Sukuma Wiki (Greens with Tomatoes)
Source: Hawa Hassan with Julia Turshen, In Bibi’s Kitchen
Recipe Type: Entrees | Seasons: Autumn, Summer
Reprinted with permission from In Bibi’s Kitchen by Hawa Hassan with Julia Turshen, copyright © 2020. Photographs by Khadija M. Farah & Jennifer May. Published by Ten Speed Press, a division of Penguin Random House, LLC.
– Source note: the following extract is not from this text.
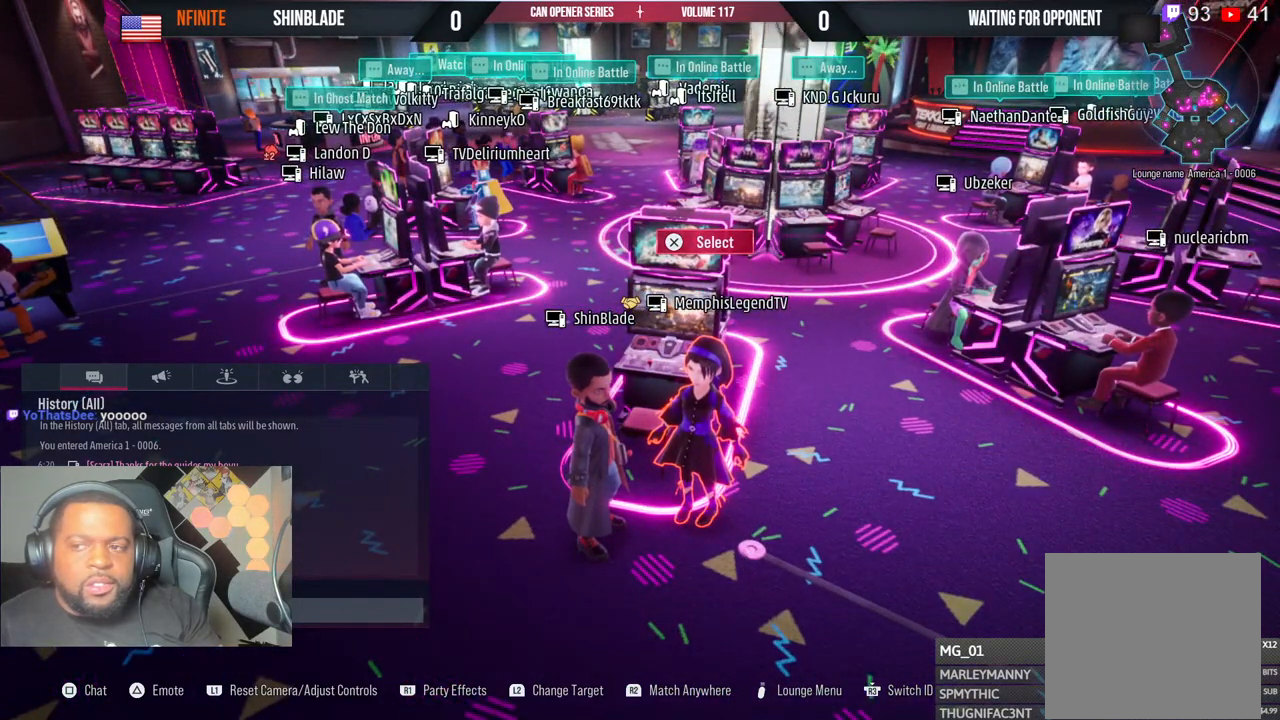
{"buttons": [], "left_stick": "center", "right_stick": "center", "events": []}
These well-seasoned greens are similar to collards, which are popular in the American South with their fragrant potlikker and are a reminder of the undeniably deep threads that tie together African and African American cooking. Sukuma wiki means “to stretch the week”—in other words, using these greens, which are affordable and readily available, can help stretch any meal a bit further. Greens are a staple in Kenyan cooking and in most East African cooking in general. Serve this dish with rice for a traditional, healthy, and completely vegan meal.
SERVES 4
INGREDIENTS
2 tablespoons canola oil
1 large yellow onion, finely diced 1 teaspoon ground cumin
½ teaspoon ground coriander
½ teaspoon ground turmeric
2 large tomatoes, coarsely chopped
1 pound kale and/or collards (or any dark leafy greens), tough stems discarded, coarsely chopped
Kosher salt
½ cup water
2 tablespoons freshly squeezed lemon juice
PREPARATION
Warm the oil in a large Dutch oven or other heavy pot set over medium heat. Add the onion, cumin, coriander, and turmeric, and cook, stirring, until the onion begins to soften, about 5 minutes. Add the tomatoes, greens, a large pinch of salt, and water. Stir everything well to combine, cover, and simmer, until the greens are very tender and soft, about 15 minutes. Turn off the heat, stir in the lemon juice, season the greens to taste with salt, and serve immediately. Leftovers can be stored in an airtight container in the refrigerator for up to a few days and rewarmed in a heavy pot set over low heat (stir while you heat).